David Shimotakahara Reflects on Two Decades of Dance with Groundworks
20 years ago, Groundworks Dance Theater began as a troupe of two people. Today it's one of the premiere dance companies in Northeast Ohio, with founder David Shimotakahara continuing to lead the company.
In 1998, Shimotakara ended his career as principal dancer for Ohio Ballet to begin his own company with fellow Ohio Ballet dancer Amy Miller.
From Heinz Poll, the late founder of Ohio Ballet, Shimotakahara learned how to focus his work despite the challenges he might face as he built the company from scratch.
"The idea of economy and not thinking about lack of resources, but thinking about what that allows us to do given our resources as opposed to it being a compromise or a handicap in some way," Shimotakahara said.
The company was able to keep its budget down early on while still performing critically-acclaimed choreography.
"I had an early board member, Jack Katzenmeyer, who every board meeting he'd say: 'We are a fiscally responsible organization!' He was very determined to impress that on the organization," he said.
When Groundworks began, both the Ohio Ballet and Cleveland Ballet were going strong, which made it competitive for foundation dollars.
"We didn't have huge amounts of funding made available to us.

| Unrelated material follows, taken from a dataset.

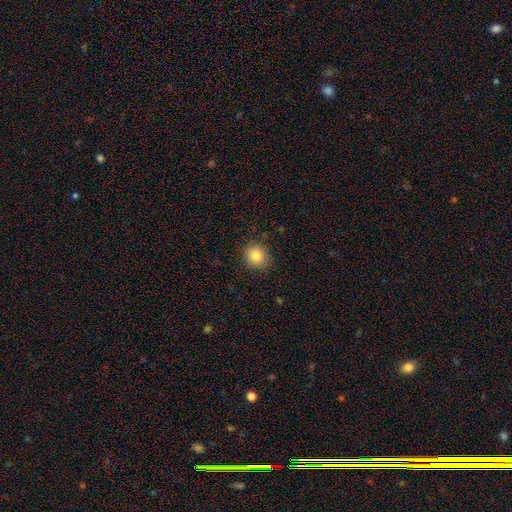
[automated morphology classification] A smooth galaxy with no disk features (84%) that is round (82%).

Vote fractions:
- Smooth or featured? smooth: 84% / star or artifact: 10% / featured or disk: 6%
- How rounded? round: 82% / in between: 17% / cigar-shaped: 1%
- Merging? none: 86% / minor disturbance: 10% / major disturbance: 3% / merger: 1%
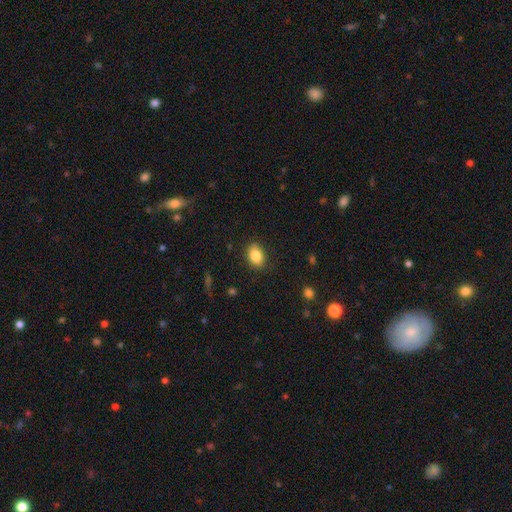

We really had to prove ourselves. I'm proud of the way that developed over time, and I think we gained the confidence of the funders because of that approach," he said.
A major milestone came at the 10 year mark when Groundworks made its New York City debut.
"I was so nervous that I couldn't sit in the audience. We were in this tiny little theater on the west side of New York. They had an area upstairs for lighting, so I snuck up there. I was sitting above the audience and the company performed beautifully. At the end we had a standing ovation. That moment I will treasure," he said.
Even though more than half of Groundworks' repertory is Shimotakahara's choreography, he never considered naming the company after himself.
"I thought of the dancers at [the start] much more as colleagues. I still do, but there's of course a huge age difference now (laughs)," he said.